Pacjenci miesiącami czekają na wizytę u lekarzy specjalistów, a później na badania. W wielu przypadkach to pogarsza rokowania, dlatego coraz więcej osób decyduje się skorzystać z prywatnej konsultacji.

- Jak niemal każdy co miesiąc płacę składkę zdrowotną do ZUS, nie da się ukryć, że jest ona coraz wyższa. W moim przypadku za te pieniądze mogłabym mieć świetny pakiet zdrowotny w prywatnej klinice. Niestety nie mam, a za pieniądze, które co miesiąc wpływają na konto w ZUS-ie o opiece zdrowotnej mogę pomarzyć. Nie ma szansy, że dostanę się nie tylko "od ręki" ale często nawet w ciągu 1-2 miesięcy do lekarza specjalisty. Nie dziwię się, że coraz więcej osób choruje czy ma poważniejsze problemy ze zdrowiem. Prywatnie to też kosztuje, a nie każdego na to stać, by kolejny raz płacić za opiekę medyczną, skoro robi to co miesiąc. Dziwię się, że jeszcze nikt nie zrobił z tym porządku, lata mijają, a w tym kraju ciągle to samo. Publiczna opieka zdrowotna nie istnieje - pisze nasza czytelniczka.

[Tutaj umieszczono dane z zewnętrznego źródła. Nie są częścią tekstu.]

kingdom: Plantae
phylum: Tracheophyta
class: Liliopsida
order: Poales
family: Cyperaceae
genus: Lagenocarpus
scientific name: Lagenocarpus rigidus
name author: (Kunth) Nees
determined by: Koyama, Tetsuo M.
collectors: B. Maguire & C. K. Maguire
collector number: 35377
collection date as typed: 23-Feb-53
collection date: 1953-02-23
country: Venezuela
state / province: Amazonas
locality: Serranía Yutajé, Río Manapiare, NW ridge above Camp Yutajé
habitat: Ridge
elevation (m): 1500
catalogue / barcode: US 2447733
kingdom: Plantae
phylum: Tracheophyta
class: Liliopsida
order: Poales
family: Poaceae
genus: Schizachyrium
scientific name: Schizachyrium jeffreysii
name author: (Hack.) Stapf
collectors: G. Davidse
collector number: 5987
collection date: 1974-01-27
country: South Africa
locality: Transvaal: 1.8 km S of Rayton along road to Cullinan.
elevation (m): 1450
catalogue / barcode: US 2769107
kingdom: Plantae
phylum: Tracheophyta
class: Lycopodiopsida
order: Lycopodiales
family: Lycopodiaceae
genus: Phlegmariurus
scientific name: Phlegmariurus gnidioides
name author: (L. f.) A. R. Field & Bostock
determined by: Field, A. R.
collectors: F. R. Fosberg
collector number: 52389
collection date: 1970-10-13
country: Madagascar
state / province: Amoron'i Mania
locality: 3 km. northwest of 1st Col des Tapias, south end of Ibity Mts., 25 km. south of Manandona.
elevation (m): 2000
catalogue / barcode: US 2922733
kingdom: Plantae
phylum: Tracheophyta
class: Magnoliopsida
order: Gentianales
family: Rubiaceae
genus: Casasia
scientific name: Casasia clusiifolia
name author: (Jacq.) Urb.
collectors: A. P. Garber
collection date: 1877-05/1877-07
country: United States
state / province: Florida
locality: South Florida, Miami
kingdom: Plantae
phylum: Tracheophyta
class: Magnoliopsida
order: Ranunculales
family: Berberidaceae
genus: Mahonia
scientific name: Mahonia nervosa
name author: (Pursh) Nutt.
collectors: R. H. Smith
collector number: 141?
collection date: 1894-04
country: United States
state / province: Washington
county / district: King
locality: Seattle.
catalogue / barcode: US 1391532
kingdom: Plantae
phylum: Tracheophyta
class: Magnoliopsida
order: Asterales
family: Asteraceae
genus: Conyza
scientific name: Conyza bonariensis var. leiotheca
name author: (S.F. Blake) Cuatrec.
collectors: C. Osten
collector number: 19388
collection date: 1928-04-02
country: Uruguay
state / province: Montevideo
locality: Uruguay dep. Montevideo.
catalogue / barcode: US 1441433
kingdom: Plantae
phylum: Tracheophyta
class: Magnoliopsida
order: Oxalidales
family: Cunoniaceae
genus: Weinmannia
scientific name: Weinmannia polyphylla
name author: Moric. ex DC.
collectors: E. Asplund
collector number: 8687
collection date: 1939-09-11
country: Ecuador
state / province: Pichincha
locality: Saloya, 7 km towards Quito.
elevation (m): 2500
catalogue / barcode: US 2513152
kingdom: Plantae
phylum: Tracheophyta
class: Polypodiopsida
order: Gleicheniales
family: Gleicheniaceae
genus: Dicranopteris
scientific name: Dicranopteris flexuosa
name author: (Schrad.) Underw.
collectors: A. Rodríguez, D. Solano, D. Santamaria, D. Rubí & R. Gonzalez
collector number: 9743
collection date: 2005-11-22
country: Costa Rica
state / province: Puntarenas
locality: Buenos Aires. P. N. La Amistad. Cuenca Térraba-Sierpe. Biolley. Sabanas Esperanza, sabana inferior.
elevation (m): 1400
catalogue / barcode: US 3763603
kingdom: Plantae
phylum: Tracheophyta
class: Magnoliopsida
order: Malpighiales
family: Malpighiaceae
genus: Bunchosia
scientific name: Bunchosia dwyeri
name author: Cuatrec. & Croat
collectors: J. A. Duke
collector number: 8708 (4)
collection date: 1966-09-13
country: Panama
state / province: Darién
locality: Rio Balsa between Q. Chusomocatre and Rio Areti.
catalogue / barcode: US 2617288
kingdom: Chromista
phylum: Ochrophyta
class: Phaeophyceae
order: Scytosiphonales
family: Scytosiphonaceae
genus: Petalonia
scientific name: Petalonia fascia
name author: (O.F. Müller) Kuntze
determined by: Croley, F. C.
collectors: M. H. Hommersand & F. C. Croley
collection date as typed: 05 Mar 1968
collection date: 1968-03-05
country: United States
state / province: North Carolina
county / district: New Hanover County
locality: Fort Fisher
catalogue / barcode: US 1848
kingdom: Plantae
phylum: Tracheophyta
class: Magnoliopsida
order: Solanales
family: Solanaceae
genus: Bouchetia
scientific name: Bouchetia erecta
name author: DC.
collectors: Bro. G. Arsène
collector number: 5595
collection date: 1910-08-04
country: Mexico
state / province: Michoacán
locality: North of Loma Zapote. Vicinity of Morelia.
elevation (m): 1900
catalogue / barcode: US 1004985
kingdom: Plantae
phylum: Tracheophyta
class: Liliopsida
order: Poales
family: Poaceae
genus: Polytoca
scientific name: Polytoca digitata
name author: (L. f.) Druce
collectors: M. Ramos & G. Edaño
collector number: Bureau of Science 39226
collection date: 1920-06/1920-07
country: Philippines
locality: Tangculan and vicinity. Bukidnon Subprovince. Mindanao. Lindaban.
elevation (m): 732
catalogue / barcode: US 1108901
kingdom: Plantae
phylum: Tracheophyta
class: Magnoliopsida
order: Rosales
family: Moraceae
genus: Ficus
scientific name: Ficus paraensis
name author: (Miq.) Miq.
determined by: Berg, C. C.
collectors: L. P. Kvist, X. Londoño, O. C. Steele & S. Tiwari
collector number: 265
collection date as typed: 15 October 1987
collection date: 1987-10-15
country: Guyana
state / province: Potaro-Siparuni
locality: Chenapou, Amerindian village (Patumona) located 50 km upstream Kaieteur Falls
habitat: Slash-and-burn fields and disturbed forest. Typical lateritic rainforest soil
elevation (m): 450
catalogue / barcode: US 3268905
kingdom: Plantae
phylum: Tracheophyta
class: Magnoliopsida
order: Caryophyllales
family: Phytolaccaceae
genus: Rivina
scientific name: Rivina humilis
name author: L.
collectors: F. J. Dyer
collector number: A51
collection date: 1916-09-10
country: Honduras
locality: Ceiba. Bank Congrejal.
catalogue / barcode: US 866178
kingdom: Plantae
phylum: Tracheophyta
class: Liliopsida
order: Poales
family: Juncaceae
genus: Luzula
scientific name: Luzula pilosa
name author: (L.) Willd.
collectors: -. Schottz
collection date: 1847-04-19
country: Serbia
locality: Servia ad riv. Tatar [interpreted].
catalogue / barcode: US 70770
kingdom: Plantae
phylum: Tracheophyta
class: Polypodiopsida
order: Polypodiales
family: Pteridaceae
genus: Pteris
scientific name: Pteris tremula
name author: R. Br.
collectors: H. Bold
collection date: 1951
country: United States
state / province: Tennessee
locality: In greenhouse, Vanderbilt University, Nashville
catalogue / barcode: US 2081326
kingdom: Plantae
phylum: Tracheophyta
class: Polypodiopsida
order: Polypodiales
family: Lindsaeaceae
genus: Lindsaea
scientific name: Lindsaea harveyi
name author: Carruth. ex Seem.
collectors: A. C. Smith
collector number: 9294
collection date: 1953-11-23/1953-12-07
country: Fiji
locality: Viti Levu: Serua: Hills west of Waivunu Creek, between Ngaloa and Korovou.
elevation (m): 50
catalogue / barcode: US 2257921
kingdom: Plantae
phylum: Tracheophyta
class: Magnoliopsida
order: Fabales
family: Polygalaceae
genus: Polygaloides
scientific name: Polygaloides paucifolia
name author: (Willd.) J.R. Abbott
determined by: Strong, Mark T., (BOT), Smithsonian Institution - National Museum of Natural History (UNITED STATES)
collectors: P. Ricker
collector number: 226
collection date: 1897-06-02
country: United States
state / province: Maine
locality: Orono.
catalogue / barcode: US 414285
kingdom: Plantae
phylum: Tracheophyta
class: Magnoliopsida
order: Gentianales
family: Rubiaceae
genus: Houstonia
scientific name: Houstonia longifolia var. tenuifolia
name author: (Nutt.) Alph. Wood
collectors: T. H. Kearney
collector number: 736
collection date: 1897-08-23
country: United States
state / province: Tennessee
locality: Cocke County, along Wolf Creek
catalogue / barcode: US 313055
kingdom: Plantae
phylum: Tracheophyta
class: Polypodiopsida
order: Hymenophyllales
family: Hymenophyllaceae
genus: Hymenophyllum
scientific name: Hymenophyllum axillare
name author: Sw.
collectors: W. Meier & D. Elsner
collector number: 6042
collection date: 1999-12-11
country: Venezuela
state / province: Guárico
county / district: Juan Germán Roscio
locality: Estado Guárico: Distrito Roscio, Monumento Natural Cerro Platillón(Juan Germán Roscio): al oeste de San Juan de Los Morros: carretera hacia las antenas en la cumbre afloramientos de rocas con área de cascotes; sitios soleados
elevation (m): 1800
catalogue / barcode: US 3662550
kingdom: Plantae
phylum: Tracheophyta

Po skierowanie do rodzinnego, a później i tak płacimy



Pacjentka z silnym bólem głowy, która od kilku tygodni narzeka na zawroty i problemy ze wzrokiem, od lekarza rodzinnego dostała skierowanie do podstawowe badania i konsultacje u specjalistów.

- Najpierw dostałam skierowanie do okulisty. Pierwszy wolny termin wizyty na NFZ był za około miesiąc, kolejne przychodnie miały terminy nawet za 3 miesiące i więcej, więc poszłam prywatnie, choć znaleźć termin w ciągu tygodnia też łatwo nie było, zapłaciłam 200 zł. Okazało się jednak, że z oczami wszytko dobrze, mój problem jednak nie zniknął, więc wróciłam do lekarza rodzinnego, który tym razem skierował mnie do neurologa. Tu znów pojawia się problem, bo to kolejne czekanie 3-4 miesiące na NFZ - opowiada nasza czytelniczka Anna.
Z kolei pani Marta chciała skorzystać z pomocy psychologa. Tu - jak wskazuje informator o terminach leczenia prowadzony przez Narodowy Fundusz Zdrowia - pierwsze wolne terminy na wizytę w poradni w Gdańsku to koniec stycznia i połowa lutego.

- Skierowania do psychologa nie potrzebuje tylko ze względu na to, że zrobiono wyjątek na czas pandemii. Dla osoby, która potrzebuje wsparcia teraz, jest w bardzo trudnej sytuacji 1-2 miesiące, to jednak dużo. Zdecydowałam więc, że najpierw o pomoc poproszę psychiatrę (tu też mogę zapisać się bez skierowania), ale nie będę tyle czekać. Niestety, jak się okazało, na prywatną wizytę u polecanych, "znanych" lekarzy, profesorów nie ma szans "od ręki" - czeka się nawet dłużej niż w ramach NFZ. Ale mając doświadczenia z lekarzami w ramach funduszu, stwierdziłam, że wolę jednak zapłacić. Wizytę miałam po tygodniu, kosztowała 250 zł, na tym się nie skończy, bo kolejna w ramach "kontroli" będzie kosztowała tyle samo - mówi nasza czytelniczka.
Jednak, jak przekonuje, 250 zł nie było jedną z wyższych cen, bo są lekarze, u których za prywatną konsultacje zapłacimy 300 czy 370 zł.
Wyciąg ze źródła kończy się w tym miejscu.